For additional Nuedexta information, visit our other Nuedexta pages: Nuedexta Lawyers Question Fall Rates, Commonly Asked Questions about Nuedexta in Nursing Homes, New Conflicts of Interest for Nuedexta Drugmaker
Nuedexta and Nursing Home Abuse
Nuedexta, comprised of dextromethorphan and quinidine, is a prescription medication most commonly used to treat involuntary laughing or crying outbursts associated with conditions like multiple sclerosis (MS) or amyotrophic lateral sclerosis (ALS/Lou Gehrig’s disease). Pseudobulbar affect (PBA) is the medical term for these outbursts. While Nuedexta is approved by the U.S. Food and Drug Administration (FDA) to treat PBA, new evidence suggests inappropriate prescribing may be the cause of hundreds of adverse event complaints.
Affecting less than one percent of all Americans, PBA is primarily associated with conditions
like ALS or MS. Medical experts and researchers have stated that PBA is “extremely rare” in
patients with dementia. Still, doctors have had the discretion to prescribe Nuedexta to elderly
patients regardless of the associated risks.
How Nuedexta Works
Nuedexta treats PBA by targeting specific parts of the brain. According to the Nuedexta website, exactly how the drug works is not know. Dextromethorphan is an ingredient commonly found in over-the- counter and prescription cough medication, and is known to signal the cough reflexes in the brain. Quinidine is known to affect the heart beat, and is most commonly used to treat individuals with certain heart rhythm disorders.
Nuedexta was approved by the FDA in 2011. Since 2012, over half of all Nuedexta pills manufactured have gone to long-term care facilities. The number of pills manufactured has also increased 400 percent in just four years.
Questions over the safety and efficacy of Nuedexta date back to the FDA approval process when two committee members warned that evidence suggesting Nuedexta was effective in treating disorders outside PBA was “weak”. Despite the risks and warnings, the FDA approved the drug, and was promptly met with an outpouring of complaints about adverse side effects.
Currently, the list of possible side effects of taking Nuedexta is lengthy, including:
- Gas, diarrhea, or vomiting
- Easy bruising or bleeding
- Headache accompanied by chest pain, dizziness, or fainting
- Fluttering, fast, or pounding heartbeats
- Flu-like symptoms
- Liver problems (upper stomach pain, fatigue, loss of appetite, jaundice, etc.)
- High serotonin levels (hallucinations, fever, agitation, loss of coordination, fainting, etc.)
It is noted that older adults are more likely to suffer from side effects like confusion, constipation, and dry mouth. Nuedexta has been FDA approved to treat patients with PBA, including elderly patients also suffering from psychiatric conditions like dementia, even though research is extremely limited about whether it is really safe or effective.

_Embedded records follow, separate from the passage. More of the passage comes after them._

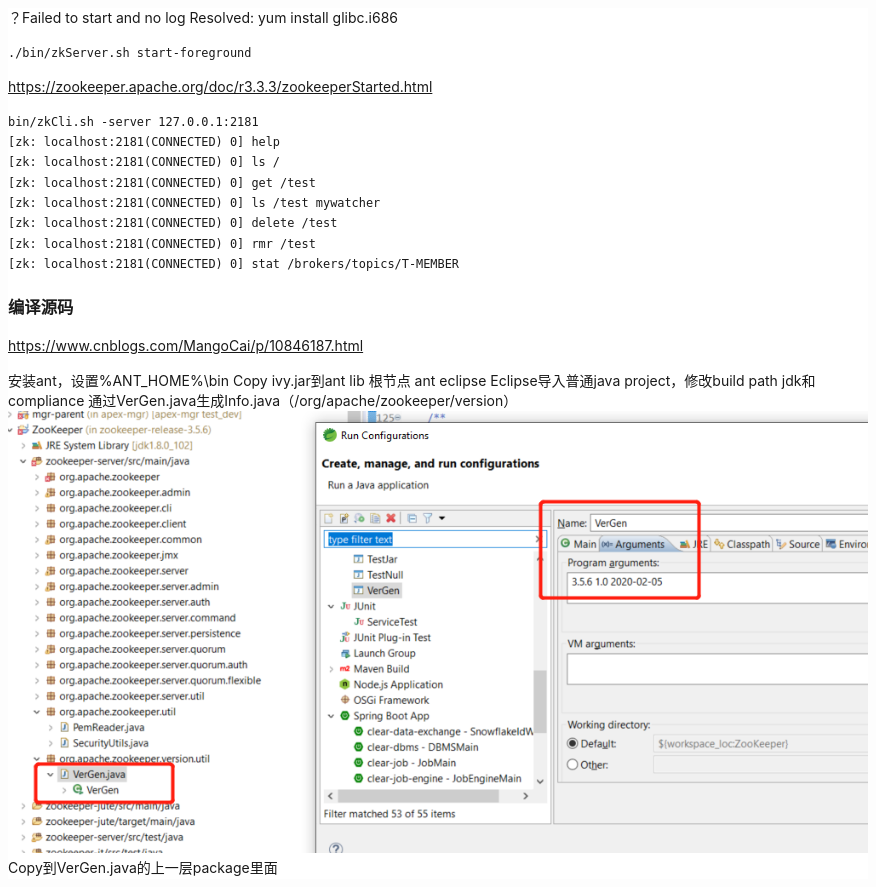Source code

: 

？Failed to start and no log
Resolved: yum install glibc.i686

```
./bin/zkServer.sh start-foreground
```


https://zookeeper.apache.org/doc/r3.3.3/zookeeperStarted.html

```
bin/zkCli.sh -server 127.0.0.1:2181
[zk: localhost:2181(CONNECTED) 0] help
[zk: localhost:2181(CONNECTED) 0] ls /
[zk: localhost:2181(CONNECTED) 0] get /test
[zk: localhost:2181(CONNECTED) 0] ls /test mywatcher
[zk: localhost:2181(CONNECTED) 0] delete /test
[zk: localhost:2181(CONNECTED) 0] rmr /test	
[zk: localhost:2181(CONNECTED) 0] stat /brokers/topics/T-MEMBER
```
### 编译源码

https://www.cnblogs.com/MangoCai/p/10846187.html

安装ant，设置%ANT_HOME%\bin
Copy ivy.jar到ant lib
根节点 ant eclipse
Eclipse导入普通java project，修改build path jdk和compliance 
通过VerGen.java生成Info.java（/org/apache/zookeeper/version）
![](/docs/docs_image/software/zookeeper/zookeeper01.png)
Copy到VerGen.java的上一层package里面
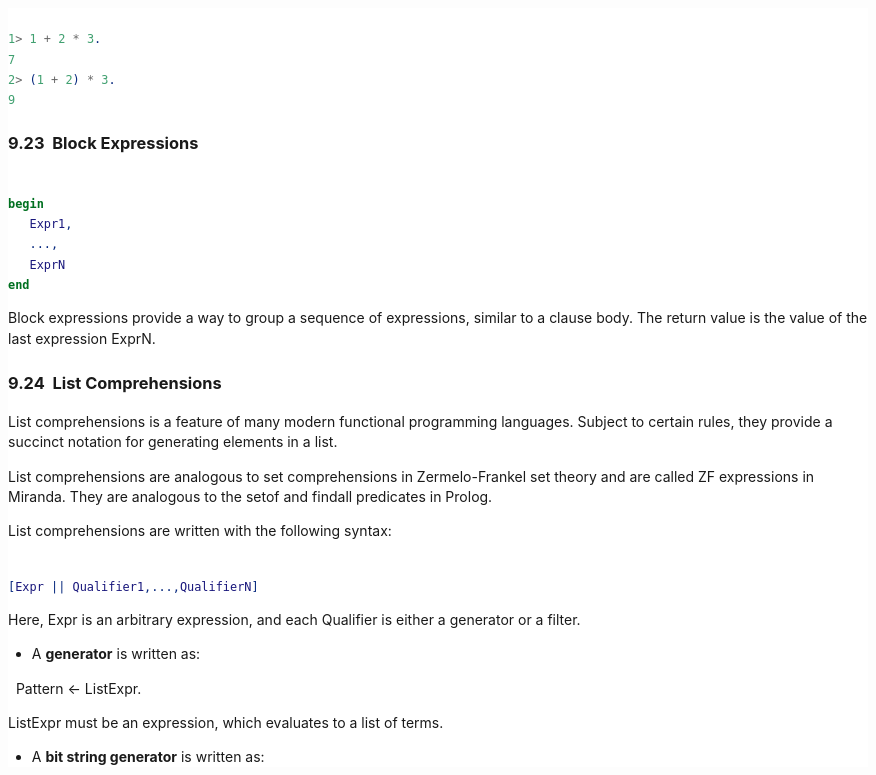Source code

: 

```erlang

1> 1 + 2 * 3.
7
2> (1 + 2) * 3.
9
```


### 9.23  Block Expressions



```erlang

begin
   Expr1,
   ...,
   ExprN
end
```

Block expressions provide a way to group a sequence of
 expressions, similar to a clause body. The return value is
 the value of the last expression ExprN.


### 9.24  List Comprehensions


List comprehensions is a feature of many modern functional
 programming languages. Subject to certain rules, they provide a
 succinct notation for generating elements in a list.


List comprehensions are analogous to set comprehensions in
 Zermelo-Frankel set theory and are called ZF expressions in
 Miranda. They are analogous to the setof and
 findall predicates in Prolog.


List comprehensions are written with the following syntax:



```erlang

[Expr || Qualifier1,...,QualifierN]
```

Here, Expr is an arbitrary expression, and each
 Qualifier is either a generator or a filter.


* A **generator** is written as:   


   Pattern <- ListExpr.   

ListExpr must be an expression, which evaluates to a
 list of terms.
* A **bit string generator** is written as:   
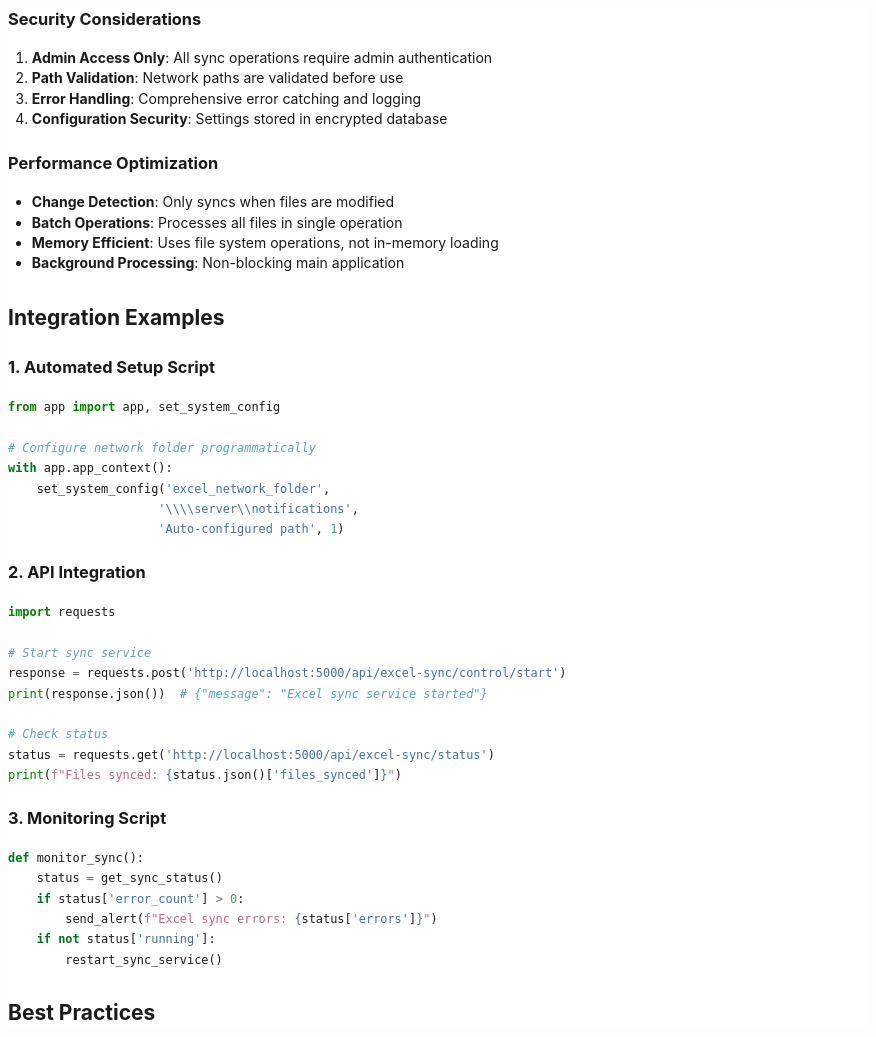 ### Security Considerations

1. **Admin Access Only**: All sync operations require admin authentication
2. **Path Validation**: Network paths are validated before use
3. **Error Handling**: Comprehensive error catching and logging
4. **Configuration Security**: Settings stored in encrypted database

### Performance Optimization

- **Change Detection**: Only syncs when files are modified
- **Batch Operations**: Processes all files in single operation
- **Memory Efficient**: Uses file system operations, not in-memory loading
- **Background Processing**: Non-blocking main application

## Integration Examples

### 1. Automated Setup Script
```python
from app import app, set_system_config

# Configure network folder programmatically
with app.app_context():
    set_system_config('excel_network_folder', 
                     '\\\\server\\notifications',
                     'Auto-configured path', 1)
```

### 2. API Integration
```python
import requests

# Start sync service
response = requests.post('http://localhost:5000/api/excel-sync/control/start')
print(response.json())  # {"message": "Excel sync service started"}

# Check status
status = requests.get('http://localhost:5000/api/excel-sync/status')
print(f"Files synced: {status.json()['files_synced']}")
```

### 3. Monitoring Script
```python
def monitor_sync():
    status = get_sync_status()
    if status['error_count'] > 0:
        send_alert(f"Excel sync errors: {status['errors']}")
    if not status['running']:
        restart_sync_service()
```

## Best Practices
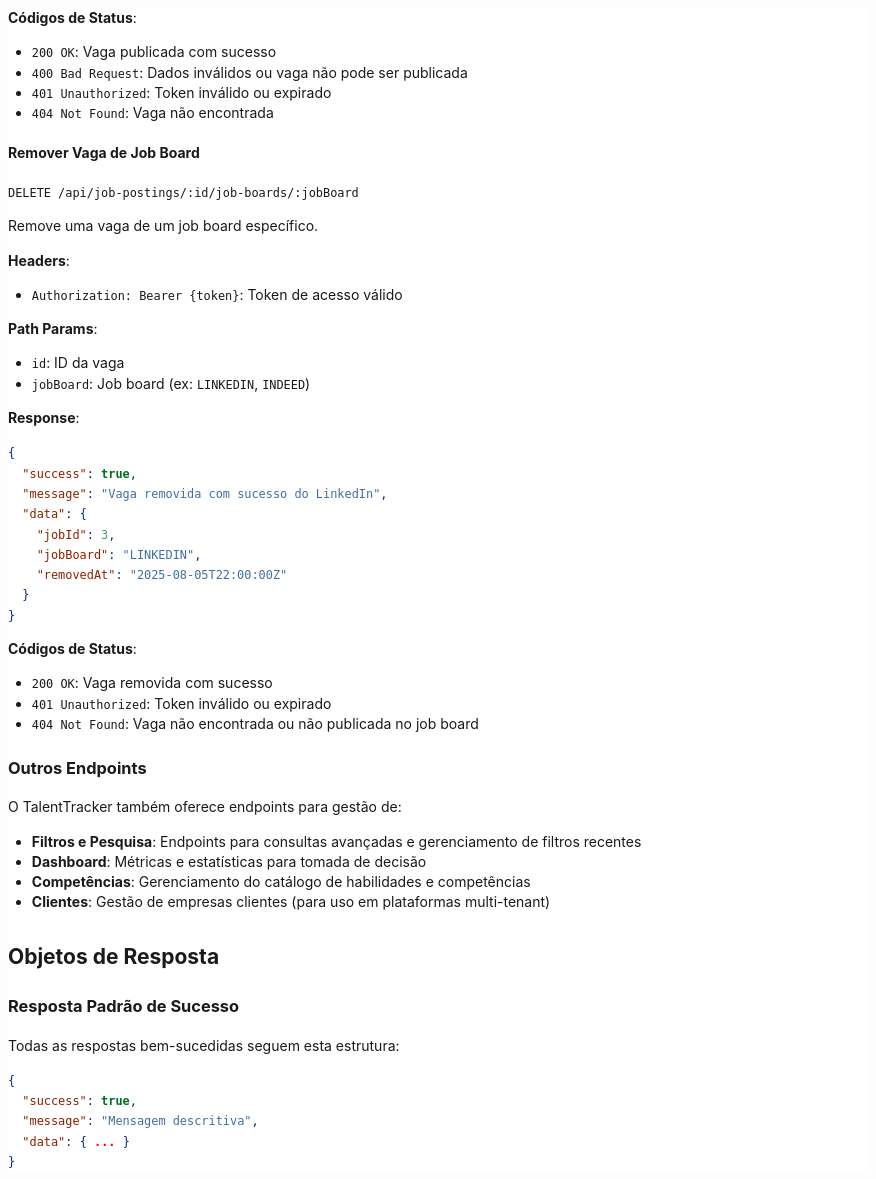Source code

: **Códigos de Status**:
- `200 OK`: Vaga publicada com sucesso
- `400 Bad Request`: Dados inválidos ou vaga não pode ser publicada
- `401 Unauthorized`: Token inválido ou expirado
- `404 Not Found`: Vaga não encontrada

#### Remover Vaga de Job Board

```
DELETE /api/job-postings/:id/job-boards/:jobBoard
```

Remove uma vaga de um job board específico.

**Headers**:
- `Authorization: Bearer {token}`: Token de acesso válido

**Path Params**:
- `id`: ID da vaga
- `jobBoard`: Job board (ex: `LINKEDIN`, `INDEED`)

**Response**:
```json
{
  "success": true,
  "message": "Vaga removida com sucesso do LinkedIn",
  "data": {
    "jobId": 3,
    "jobBoard": "LINKEDIN",
    "removedAt": "2025-08-05T22:00:00Z"
  }
}
```

**Códigos de Status**:
- `200 OK`: Vaga removida com sucesso
- `401 Unauthorized`: Token inválido ou expirado
- `404 Not Found`: Vaga não encontrada ou não publicada no job board

### Outros Endpoints

O TalentTracker também oferece endpoints para gestão de:

- **Filtros e Pesquisa**: Endpoints para consultas avançadas e gerenciamento de filtros recentes
- **Dashboard**: Métricas e estatísticas para tomada de decisão
- **Competências**: Gerenciamento do catálogo de habilidades e competências
- **Clientes**: Gestão de empresas clientes (para uso em plataformas multi-tenant)

## Objetos de Resposta

### Resposta Padrão de Sucesso

Todas as respostas bem-sucedidas seguem esta estrutura:

```json
{
  "success": true,
  "message": "Mensagem descritiva",
  "data": { ... }
}
```
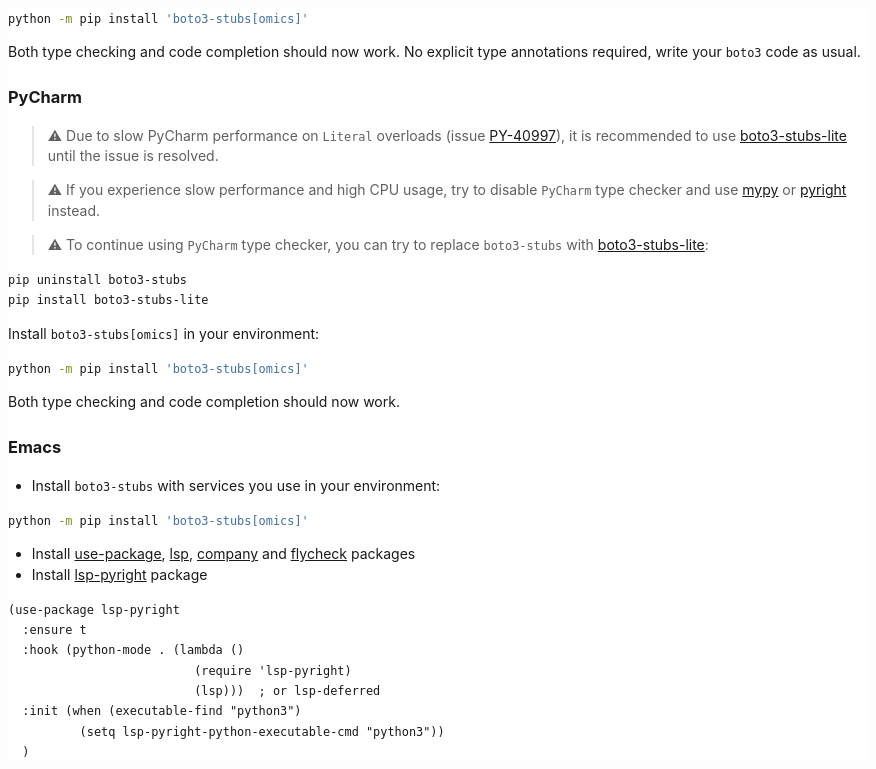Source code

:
 ```bash
python -m pip install 'boto3-stubs[omics]'
```

Both type checking and code completion should now work. No explicit type
annotations required, write your `boto3` code as usual.

<a id="pycharm"></a>

### PyCharm

> ⚠️ Due to slow PyCharm performance on `Literal` overloads (issue
> [PY-40997](https://youtrack.jetbrains.com/issue/PY-40997)), it is recommended
> to use [boto3-stubs-lite](https://pypi.org/project/boto3-stubs-lite/) until
> the issue is resolved.

> ⚠️ If you experience slow performance and high CPU usage, try to disable
> `PyCharm` type checker and use [mypy](https://github.com/python/mypy) or
> [pyright](https://github.com/microsoft/pyright) instead.

> ⚠️ To continue using `PyCharm` type checker, you can try to replace
> `boto3-stubs` with
> [boto3-stubs-lite](https://pypi.org/project/boto3-stubs-lite/):

```bash
pip uninstall boto3-stubs
pip install boto3-stubs-lite
```

Install `boto3-stubs[omics]` in your environment:

```bash
python -m pip install 'boto3-stubs[omics]'
```

Both type checking and code completion should now work.

<a id="emacs"></a>

### Emacs

- Install `boto3-stubs` with services you use in your environment:

```bash
python -m pip install 'boto3-stubs[omics]'
```

- Install [use-package](https://github.com/jwiegley/use-package),
  [lsp](https://github.com/emacs-lsp/lsp-mode/),
  [company](https://github.com/company-mode/company-mode) and
  [flycheck](https://github.com/flycheck/flycheck) packages
- Install [lsp-pyright](https://github.com/emacs-lsp/lsp-pyright) package

```elisp
(use-package lsp-pyright
  :ensure t
  :hook (python-mode . (lambda ()
                          (require 'lsp-pyright)
                          (lsp)))  ; or lsp-deferred
  :init (when (executable-find "python3")
          (setq lsp-pyright-python-executable-cmd "python3"))
  )
```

Another warning related to Nuedexta is the fact that it is contraindicated with many medications commonly prescribed, including antibiotics, MAOI inhibitors, antidepressants, blood pressure and heart medication, antifungal medications, and certain medications used to treat cancer. The Director of the University of Southern California’s California Alzheimer’s Disease Center warns that there are potentially dangerous interactions between Nuedexta and many of the medications commonly prescribed to elderly patients.
Nuedexta Complaints and Lawsuits
With so much controversy, and a flood of adverse event reports, researchers have initiated numerous studies to address the safety and efficacy of Nuedexta. CNN also launched an investigation aimed at raising awareness of the dangers of Nuedexta and the unethical way in which the drug has been managed by the manufacturer and some doctors. According to the CNN analysis, almost half of Nuedexta claims filed with Medicare were filed by doctors who had been compensated by Avanir, either via payments or meals.
As for the safety and efficacy in the elderly population, one recent study focused on 194 patients with Alzheimer’s and found that patients taking Nuedexta suffered from falls at greater than twice the rate of those taking a placebo. Perhaps not surprisingly, since 2011, hundreds of complaints have been filed with the FDA, with many reporting dizziness, confusion, and falls.
As questions of safety and effectiveness linger, so do questions about the ethics of using Nuedexta in patients with dementia. For many years, medications operating like chemical restraints (antipsychotics) have been frowned up or even banned from use. Now, there are questions about whether Nuedexta is being inappropriately prescribed as an alternative to such medications, especially among patients suffering from outbursts or unruly behavior.
So far, Nuedexta has been linked to 113 hospitalizations, 51 deaths, 102 adverse sedation and sleepiness events, and 101 adverse dizziness, confusion, or fall reports. Looking ahead, there is a great need for more clinical trials and studies to determine exactly what the risks and benefits of Nuedexta are among patients with dementia. Nuedexta has only been FDA approved in patients with PBA regardless of any comorbid conditions. Further research is also needed to determine if healthcare providers are inappropriately diagnosing PBA and prescribing Nuedexta for other reasons as research suggests may be the case.